### [About this exercise]
Could you copy out the entire Many More Roads album entry below, word for word?

══ Source text ══

Studio album by Ky-Mani Marley
- Released: May 29, 2001
- Genre: Reggae
- Length: 46:09
- Label: AO! Records
- Producer: Chris "Riddim Fingaz" Garvey; Clifton "Specialist" Dillon; Derrick "Sagittarius" Barnett; Lincoln Ward; Michael "Jah Mike" Coburn;

Ky-Mani Marley chronology
| The Journey (2000) | Many More Roads (2001) | Milestone (2004) |

= Many More Roads =

Many More Roads is the third studio album by Jamaican reggae artist Ky-Mani Marley. It was released on May 29, 2001, through Artists Only! Records. Production was handled by Lincoln Ward, Michael Coburn, Christopher Garvey, Clifton Dillon and Derrick Barnett, with Tyrone Smith serving as executive producer. It was nominated for a Grammy Award for Best Reggae Album at the 44th Annual Grammy Awards, but lost to his brother Damian Marley's album Halfway Tree.

═══
══ Extracted data ══

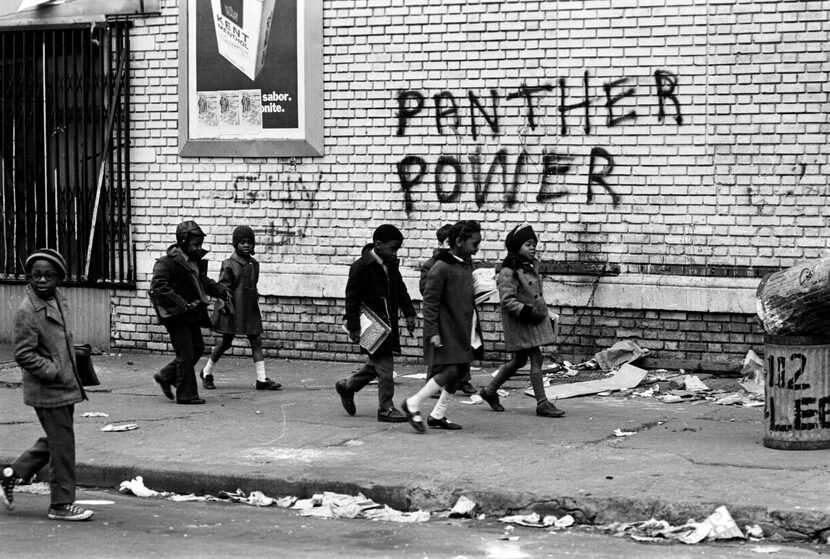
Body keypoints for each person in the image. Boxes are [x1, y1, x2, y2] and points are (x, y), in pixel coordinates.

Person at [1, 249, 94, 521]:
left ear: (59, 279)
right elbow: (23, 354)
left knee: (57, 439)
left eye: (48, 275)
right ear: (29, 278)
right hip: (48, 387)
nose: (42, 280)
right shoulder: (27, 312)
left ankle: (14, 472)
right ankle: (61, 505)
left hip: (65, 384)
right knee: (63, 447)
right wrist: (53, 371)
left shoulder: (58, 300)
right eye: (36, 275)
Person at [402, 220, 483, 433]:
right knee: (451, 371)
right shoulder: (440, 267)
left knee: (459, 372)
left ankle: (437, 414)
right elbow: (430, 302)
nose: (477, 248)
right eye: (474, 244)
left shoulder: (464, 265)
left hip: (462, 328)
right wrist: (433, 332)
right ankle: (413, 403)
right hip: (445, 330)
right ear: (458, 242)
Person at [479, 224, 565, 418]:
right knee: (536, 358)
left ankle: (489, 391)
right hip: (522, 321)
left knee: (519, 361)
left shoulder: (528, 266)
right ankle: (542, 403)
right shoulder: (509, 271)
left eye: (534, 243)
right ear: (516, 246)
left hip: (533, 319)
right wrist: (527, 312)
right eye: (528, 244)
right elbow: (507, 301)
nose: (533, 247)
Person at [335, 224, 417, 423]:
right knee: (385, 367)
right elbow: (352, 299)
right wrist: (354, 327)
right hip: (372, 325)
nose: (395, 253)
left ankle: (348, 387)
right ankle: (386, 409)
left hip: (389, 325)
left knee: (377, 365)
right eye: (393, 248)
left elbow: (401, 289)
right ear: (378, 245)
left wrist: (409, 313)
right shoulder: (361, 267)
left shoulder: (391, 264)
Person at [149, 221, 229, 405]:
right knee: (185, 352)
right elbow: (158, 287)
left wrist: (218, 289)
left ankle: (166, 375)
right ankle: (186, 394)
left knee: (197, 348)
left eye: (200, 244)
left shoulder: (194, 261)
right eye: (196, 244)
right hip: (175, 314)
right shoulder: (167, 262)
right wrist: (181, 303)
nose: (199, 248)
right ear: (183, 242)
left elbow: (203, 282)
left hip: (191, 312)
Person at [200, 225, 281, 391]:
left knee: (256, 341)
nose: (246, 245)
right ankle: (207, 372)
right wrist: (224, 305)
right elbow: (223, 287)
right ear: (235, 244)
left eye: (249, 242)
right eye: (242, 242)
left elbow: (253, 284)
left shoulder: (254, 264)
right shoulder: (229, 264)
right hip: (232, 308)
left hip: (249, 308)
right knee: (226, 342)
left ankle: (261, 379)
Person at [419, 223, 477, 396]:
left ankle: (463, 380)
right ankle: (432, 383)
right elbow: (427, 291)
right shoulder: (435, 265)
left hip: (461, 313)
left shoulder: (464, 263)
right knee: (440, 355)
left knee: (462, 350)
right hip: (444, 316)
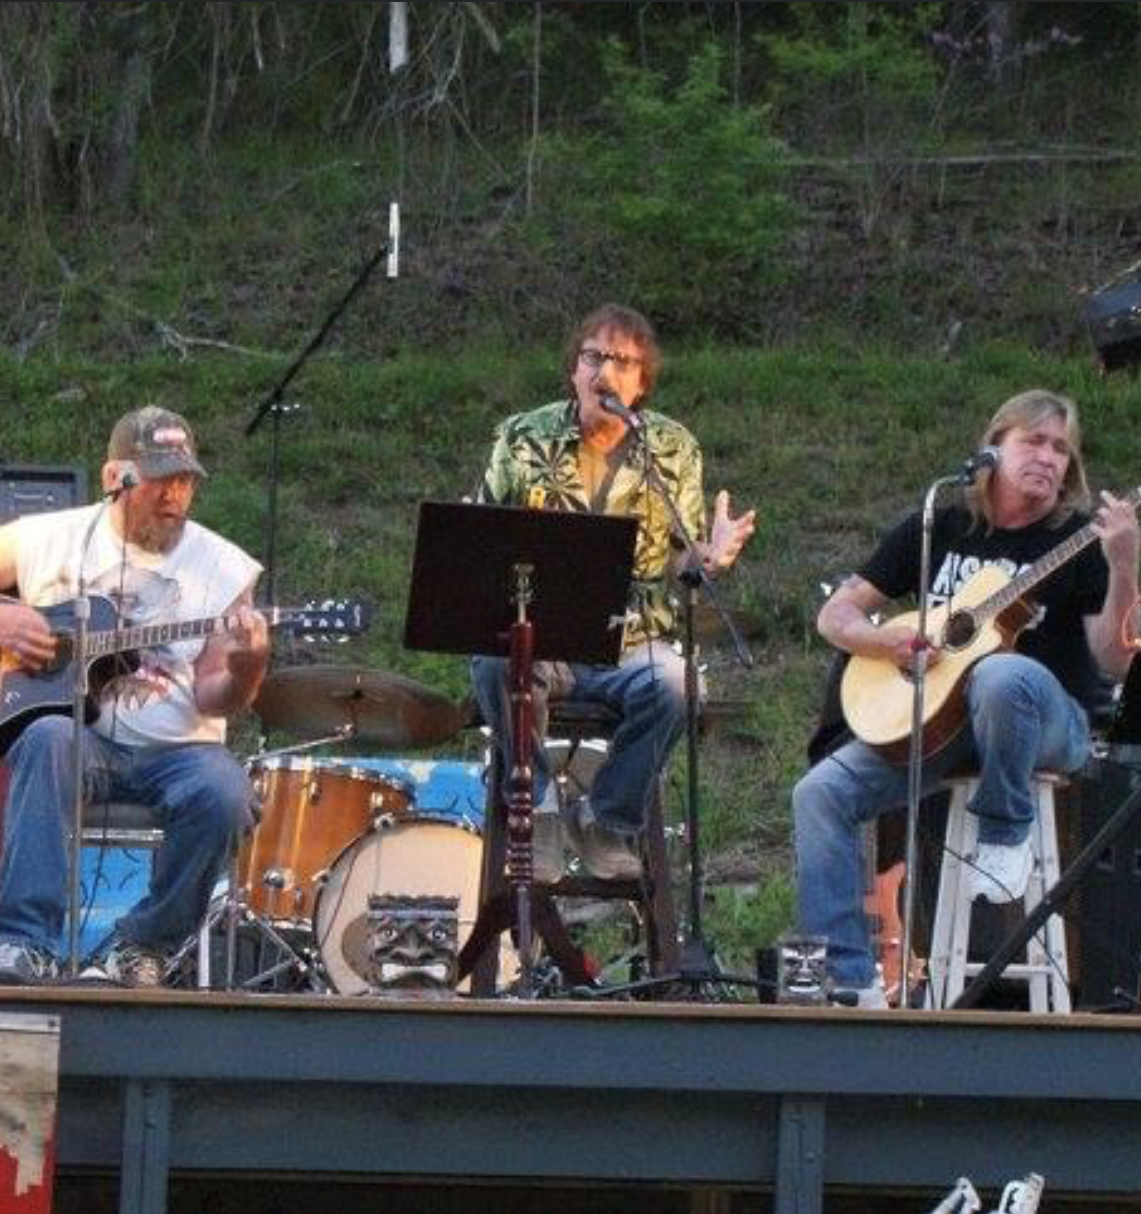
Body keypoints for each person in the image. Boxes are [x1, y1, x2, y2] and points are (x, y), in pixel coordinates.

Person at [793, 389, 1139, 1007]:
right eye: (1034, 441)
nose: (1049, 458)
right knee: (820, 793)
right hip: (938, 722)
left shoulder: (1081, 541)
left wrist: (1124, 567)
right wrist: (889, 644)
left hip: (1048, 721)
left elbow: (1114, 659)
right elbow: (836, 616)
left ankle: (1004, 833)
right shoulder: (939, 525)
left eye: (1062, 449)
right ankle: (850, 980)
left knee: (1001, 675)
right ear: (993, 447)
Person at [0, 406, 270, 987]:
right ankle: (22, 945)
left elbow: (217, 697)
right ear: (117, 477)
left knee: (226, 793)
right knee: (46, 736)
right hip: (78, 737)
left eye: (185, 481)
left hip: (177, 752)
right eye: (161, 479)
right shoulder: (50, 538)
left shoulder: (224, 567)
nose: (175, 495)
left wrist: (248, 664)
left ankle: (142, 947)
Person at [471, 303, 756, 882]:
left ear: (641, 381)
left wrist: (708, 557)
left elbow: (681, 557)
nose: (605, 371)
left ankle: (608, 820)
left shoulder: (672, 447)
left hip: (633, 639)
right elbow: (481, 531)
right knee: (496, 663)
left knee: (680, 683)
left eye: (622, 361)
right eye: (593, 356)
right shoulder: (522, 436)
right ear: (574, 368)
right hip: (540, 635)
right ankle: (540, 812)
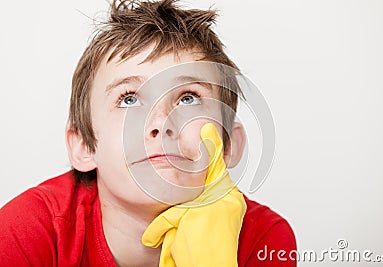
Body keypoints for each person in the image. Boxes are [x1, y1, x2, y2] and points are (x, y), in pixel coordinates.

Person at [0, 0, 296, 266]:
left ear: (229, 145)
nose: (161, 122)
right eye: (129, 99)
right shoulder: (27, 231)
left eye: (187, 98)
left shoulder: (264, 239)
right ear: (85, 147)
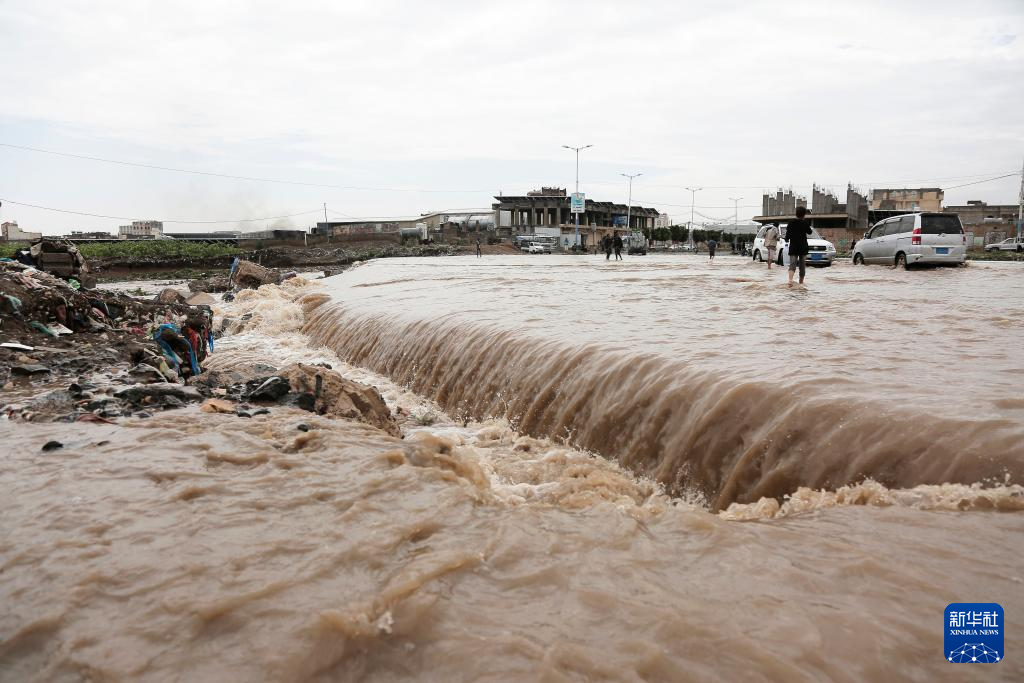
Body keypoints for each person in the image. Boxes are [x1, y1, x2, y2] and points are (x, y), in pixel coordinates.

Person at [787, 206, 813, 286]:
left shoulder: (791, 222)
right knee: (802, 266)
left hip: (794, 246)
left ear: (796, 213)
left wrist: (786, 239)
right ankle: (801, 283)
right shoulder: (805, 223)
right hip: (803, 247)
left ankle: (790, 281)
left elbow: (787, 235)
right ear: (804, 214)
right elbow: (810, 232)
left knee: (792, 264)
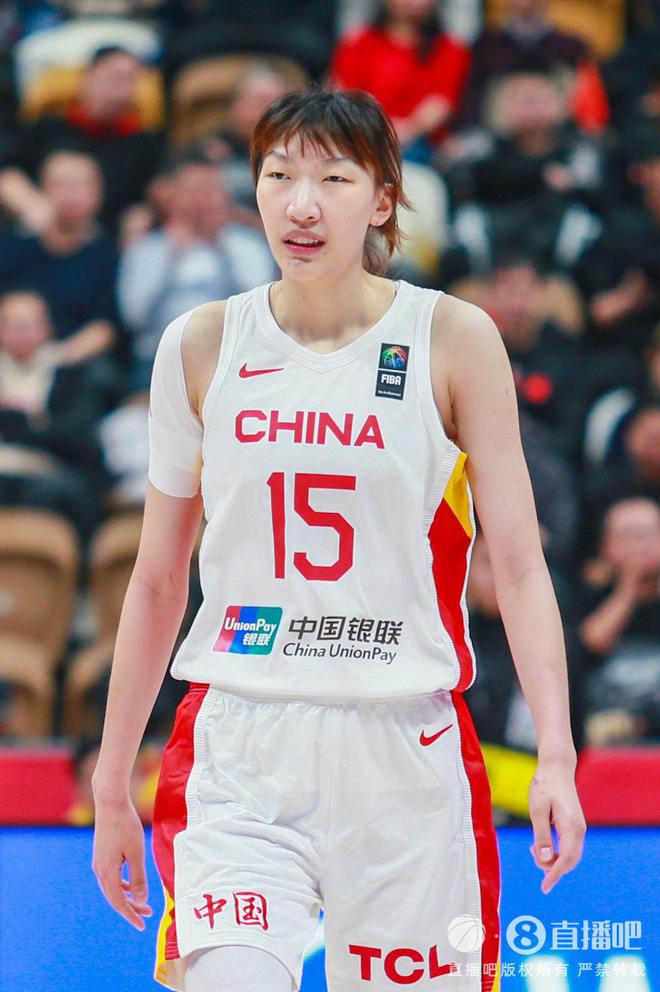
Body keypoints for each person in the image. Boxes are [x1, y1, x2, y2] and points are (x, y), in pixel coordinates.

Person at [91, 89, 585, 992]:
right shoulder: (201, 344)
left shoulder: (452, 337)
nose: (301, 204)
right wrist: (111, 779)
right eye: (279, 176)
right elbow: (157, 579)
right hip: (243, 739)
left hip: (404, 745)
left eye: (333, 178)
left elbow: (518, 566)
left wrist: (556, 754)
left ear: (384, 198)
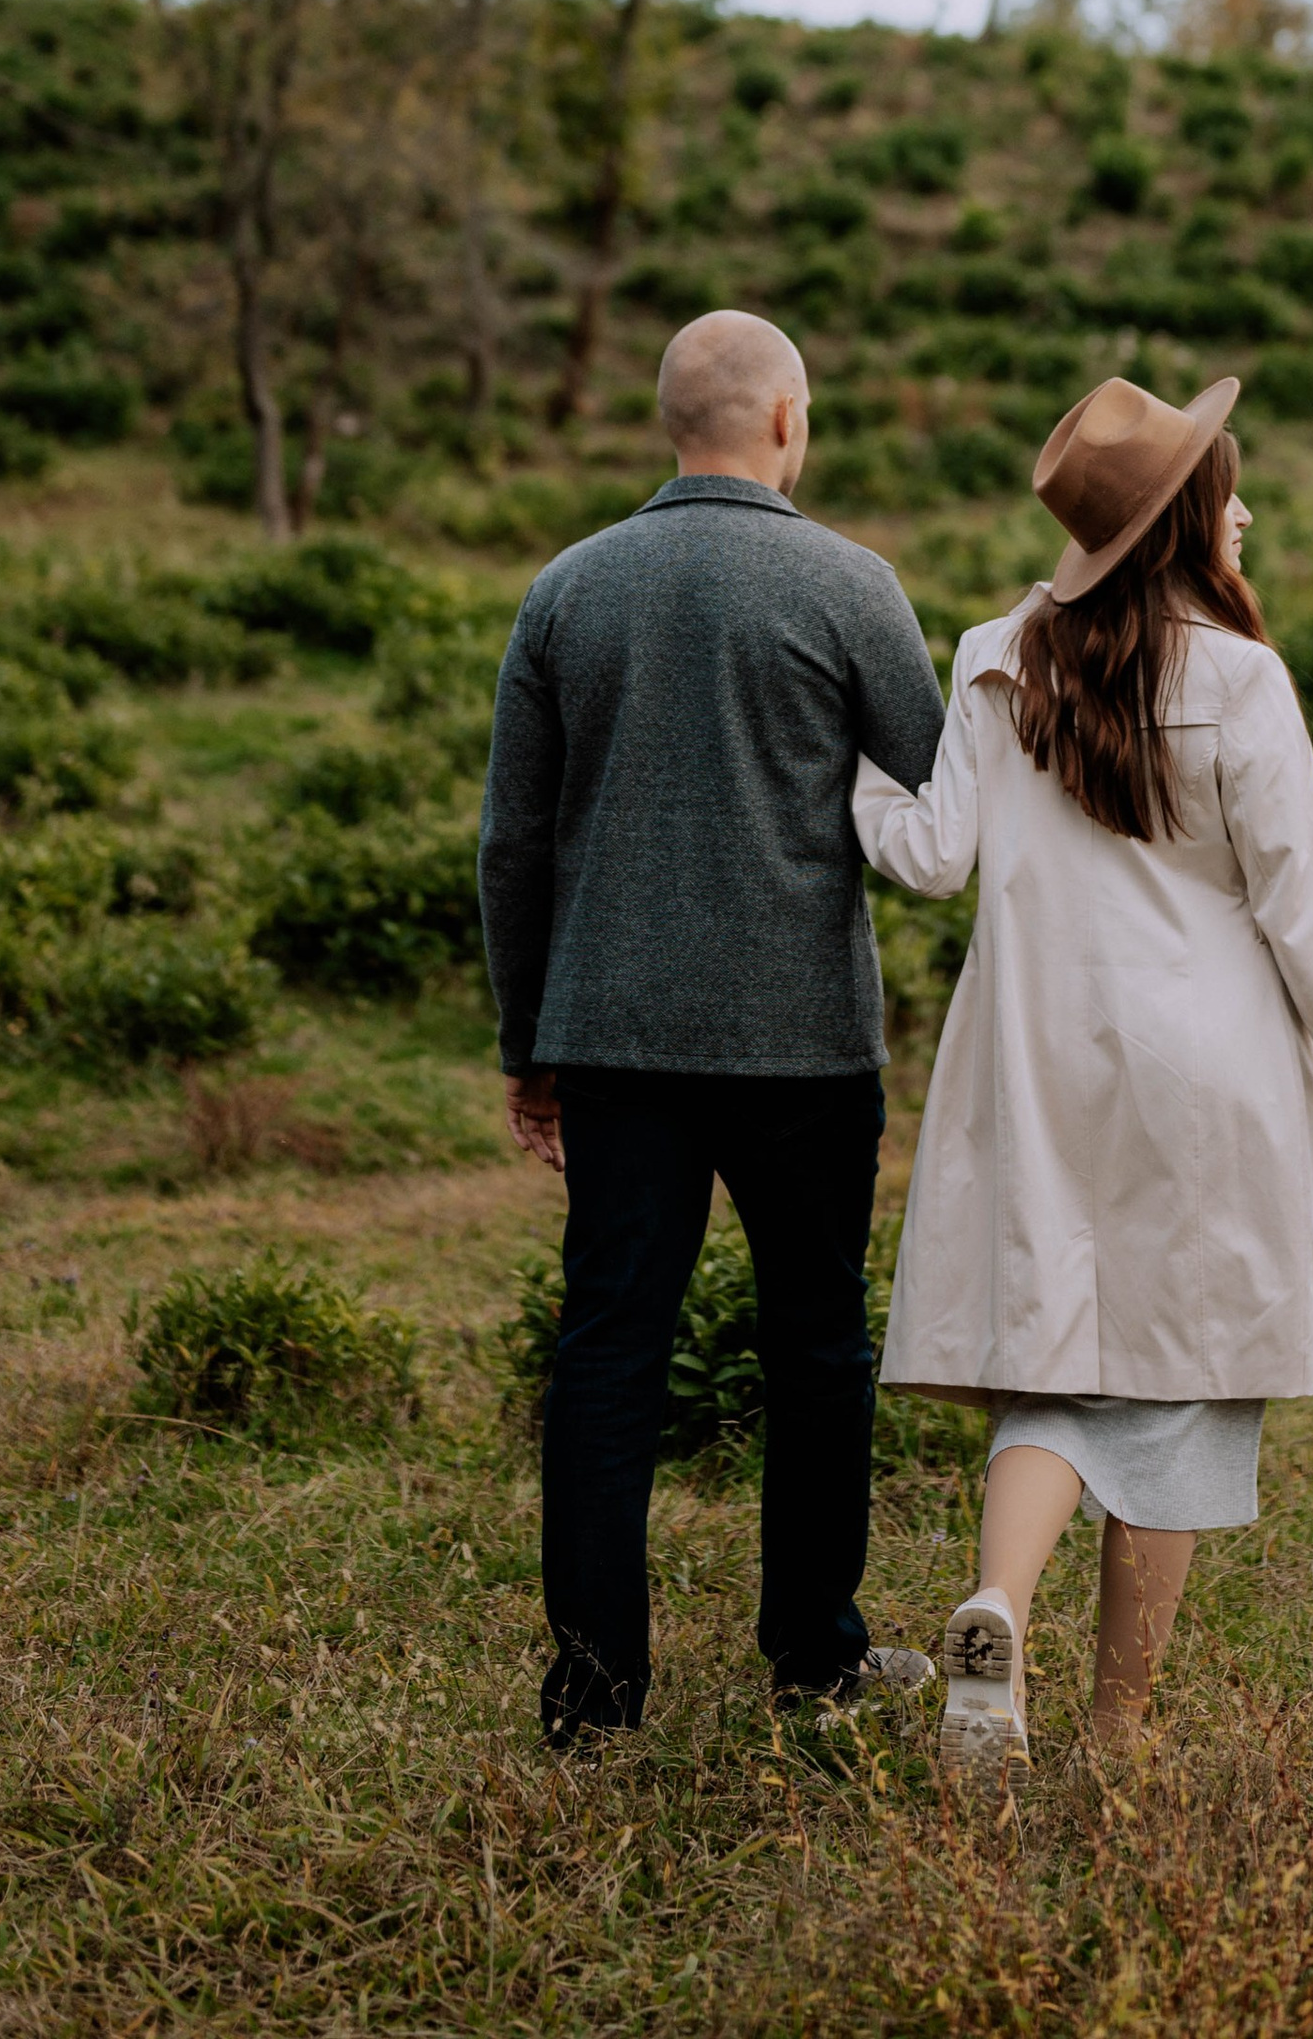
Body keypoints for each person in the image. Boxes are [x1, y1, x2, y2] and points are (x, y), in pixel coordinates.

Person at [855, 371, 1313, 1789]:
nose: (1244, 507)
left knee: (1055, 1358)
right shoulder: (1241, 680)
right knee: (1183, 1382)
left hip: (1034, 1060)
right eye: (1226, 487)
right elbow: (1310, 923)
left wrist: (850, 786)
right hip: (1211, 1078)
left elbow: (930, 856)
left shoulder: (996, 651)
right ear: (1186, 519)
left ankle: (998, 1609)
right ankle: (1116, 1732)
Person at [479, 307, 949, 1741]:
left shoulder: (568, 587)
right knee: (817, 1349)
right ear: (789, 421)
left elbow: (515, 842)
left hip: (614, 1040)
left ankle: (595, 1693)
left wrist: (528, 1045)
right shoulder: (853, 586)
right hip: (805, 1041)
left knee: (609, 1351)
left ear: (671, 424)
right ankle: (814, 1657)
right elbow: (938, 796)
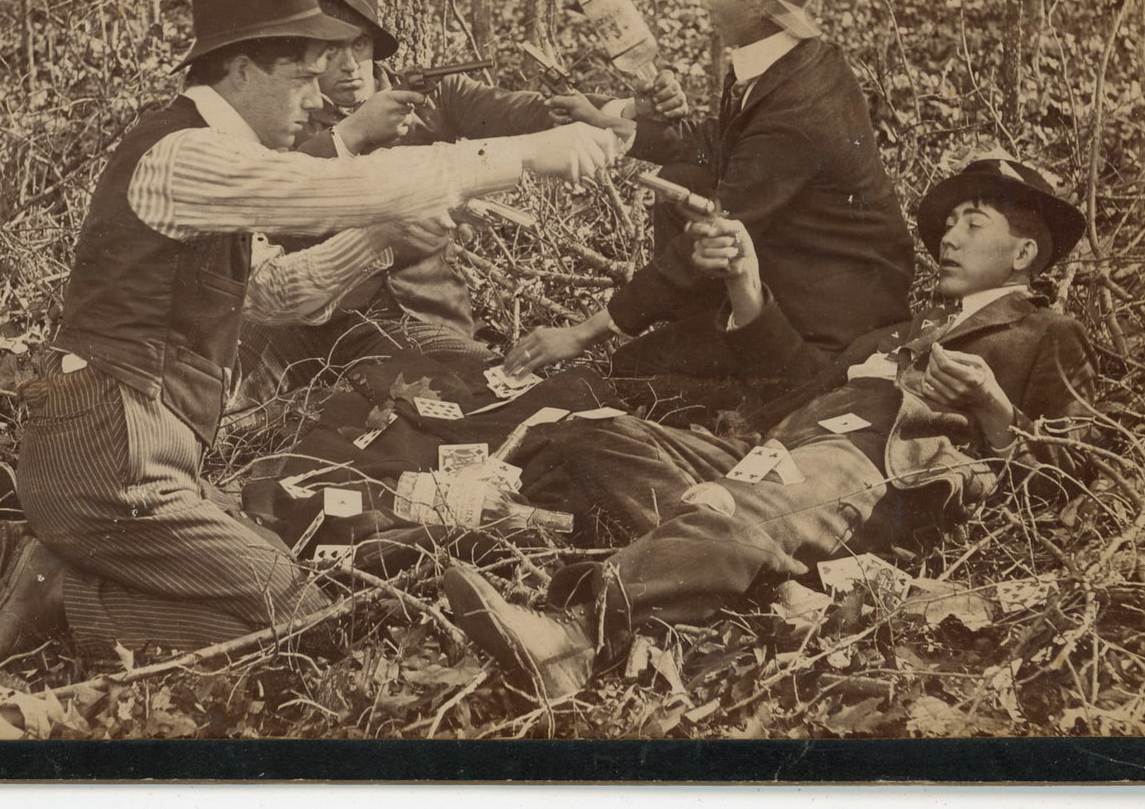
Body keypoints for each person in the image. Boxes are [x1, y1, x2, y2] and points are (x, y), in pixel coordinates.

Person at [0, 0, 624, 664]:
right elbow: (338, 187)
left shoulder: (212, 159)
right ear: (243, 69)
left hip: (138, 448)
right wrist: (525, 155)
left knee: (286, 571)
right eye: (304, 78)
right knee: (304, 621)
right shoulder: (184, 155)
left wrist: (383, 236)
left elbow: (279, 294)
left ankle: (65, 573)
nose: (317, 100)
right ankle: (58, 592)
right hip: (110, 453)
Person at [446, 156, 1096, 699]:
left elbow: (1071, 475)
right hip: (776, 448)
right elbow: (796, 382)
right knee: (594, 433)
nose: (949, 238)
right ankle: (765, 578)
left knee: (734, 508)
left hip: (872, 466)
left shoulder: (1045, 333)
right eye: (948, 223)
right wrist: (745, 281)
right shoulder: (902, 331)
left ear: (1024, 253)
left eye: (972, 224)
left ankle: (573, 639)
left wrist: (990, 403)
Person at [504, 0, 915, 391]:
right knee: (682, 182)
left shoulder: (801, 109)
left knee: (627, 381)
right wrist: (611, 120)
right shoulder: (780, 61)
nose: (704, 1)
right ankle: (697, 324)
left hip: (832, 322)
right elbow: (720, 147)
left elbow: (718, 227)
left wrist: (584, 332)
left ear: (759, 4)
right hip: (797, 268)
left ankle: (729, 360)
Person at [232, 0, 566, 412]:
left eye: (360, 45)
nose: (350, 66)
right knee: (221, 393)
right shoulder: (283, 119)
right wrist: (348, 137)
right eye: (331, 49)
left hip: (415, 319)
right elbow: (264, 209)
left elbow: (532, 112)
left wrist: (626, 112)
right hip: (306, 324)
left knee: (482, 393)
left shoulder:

═══

### [Reply]
Studio album by Ky-Mani Marley
- Released: May 29, 2001
- Genre: Reggae
- Length: 46:09
- Label: AO! Records
- Producer: Chris "Riddim Fingaz" Garvey; Clifton "Specialist" Dillon; Derrick "Sagittarius" Barnett; Lincoln Ward; Michael "Jah Mike" Coburn;

Ky-Mani Marley chronology
| The Journey (2000) | Many More Roads (2001) | Milestone (2004) |

= Many More Roads =

Many More Roads is the third studio album by Jamaican reggae artist Ky-Mani Marley. It was released on May 29, 2001, through Artists Only! Records. Production was handled by Lincoln Ward, Michael Coburn, Christopher Garvey, Clifton Dillon and Derrick Barnett, with Tyrone Smith serving as executive producer. It was nominated for a Grammy Award for Best Reggae Album at the 44th Annual Grammy Awards, but lost to his brother Damian Marley's album Halfway Tree.